En octubre, cuando cambiamos la reserva, no me había preocupado la fecha que Edison había elegido para volver a Nueva York, escogida al azar como si hubiera arrojado un dardo al calendario. Era de suponer que, cuando volviese a la Costa Este, lo hiciese con la intención de poder alojarse un par de días en casa de alguno de sus colegas, en el apartamento de Slack Muncie tal vez, ahora que su amigo había disfrutado de un descanso, antes de salir con el grupo para Barcelona. La falta de concreción de sus muchas otras actuaciones de primavera me provocaba una desazón que evitaba analizar. Según Edison, con la gira por España y Portugal ganaría bastante dinero, lo suficiente para dar el depósito de un nuevo apartamento y sacar sus cosas del guardamuebles. (Le había propuesto también aumentarle la ayuda económica que le daba, por si eso servía para que volviera a tener una casa, aunque ese ofrecimiento tenía un lado desagradable y era más que una sugerencia, pues era como decirle que estaba dispuesta a pagarle con tal de que no volviese a mi casa). Ésa había sido la idea desde el principio, ¿no? Que su temporada en New Holland serviría para ayudarlo a superar un bache profesional.

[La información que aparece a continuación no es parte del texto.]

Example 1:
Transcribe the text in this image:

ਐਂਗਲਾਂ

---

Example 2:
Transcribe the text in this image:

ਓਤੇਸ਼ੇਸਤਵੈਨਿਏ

Sí, claro, podía volver de la gira europea con dinero en el bolsillo, listo para instalarse otra vez en la Gran Manzana y dedicarse de lleno a su apretada agenda. Sobre el papel todo había tenido sentido, hasta que lo vi. Sin embargo, sentía que ya había hecho lo que tenía que hacer, y que mi familia había hecho aún más.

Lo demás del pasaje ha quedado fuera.